At least I have the opportunity to read books and go to classes. While in those classes or reading those books, I can put on my glasses instead of my contacts, put on my "I are a very serious students" face, and nod seriously, knowingly, even if on the inside I will find everything mind-blowing. ("Babies need love and attention? Why are they so demanding? Next thing you know they'll want to be fed regularly.) It's probably been this way for first-time fathers since we evolved from tarsiers*. How did people do it when they didn't have these resources? How did they do it when they couldn't call a doctor at 3:00 am? These are serious questions, by the way. I'm sure babies are resilient, but it can't be so much guess and check, right? Besides, even if you're doing it right, they'll still cry.

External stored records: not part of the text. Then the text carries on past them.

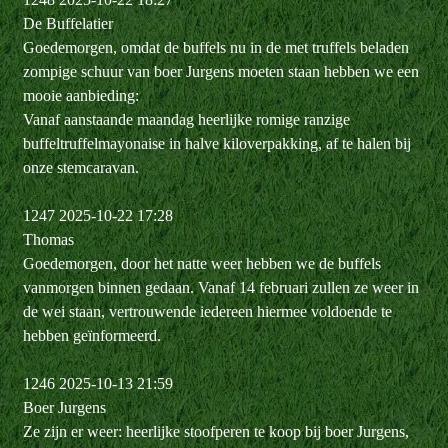
De Buffelatier
Goedemorgen, omdat de buffels nu in de met truffels beladen
zompige schuur van boer Jurgens moeten staan hebben we een
mooie aanbieding:
Vanaf aanstaande maandag heerlijke romige ranzige
buffeltruffelmayonaise in halve kiloverpakking, af te halen bij
onze stemcaravan.
1247 2025-10-22 17:28
Thomas
Goedemorgen, door het natte weer hebben we de buffels
vanmorgen binnen gedaan. Vanaf 14 februari zullen ze weer in
de wei staan, vertrouwende iedereen hiermee voldoende te
hebben geïnformeerd.
1246 2025-10-13 21:59
Boer Jurgens
Ze zijn er weer: heerlijke stoofperen te koop bij boer Jurgens,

This is how I would have reacted in yon olden tymes, while holding my huge axe. (Interesting note: People had a surplus of letters back then, except for U's, which hadn't been invented by Ben Franklin yet. This surplus existed because their banks hadn't failed. Medieval banks served as depositories for two things: money, which no one actually had because they were all serfs, even the kings, and letters. Consider yourself edumacated.)

And somehow we as a species have managed to progress to this stage where I am "writing" this "blogge post" on a "platform" that exists somewhere in the ether, physically stored in bits of electrical current and charge in silicon and copper.
How bizarre. Of course, we are a species that has managed to make "Deal or No Deal" (a.k.a. "Blurt Out a Random Number Because You Are Incapable of Mentally Computing Simple Odds and May Not Actually Even Be Aware of That Concept!") a hit.



We as a species are so screwed, but I feel better about my relative capacity to parent. Plus I'm ecstatic because that moran won a dollar (American, though!).

*may not be factually correct, I am not a biologist.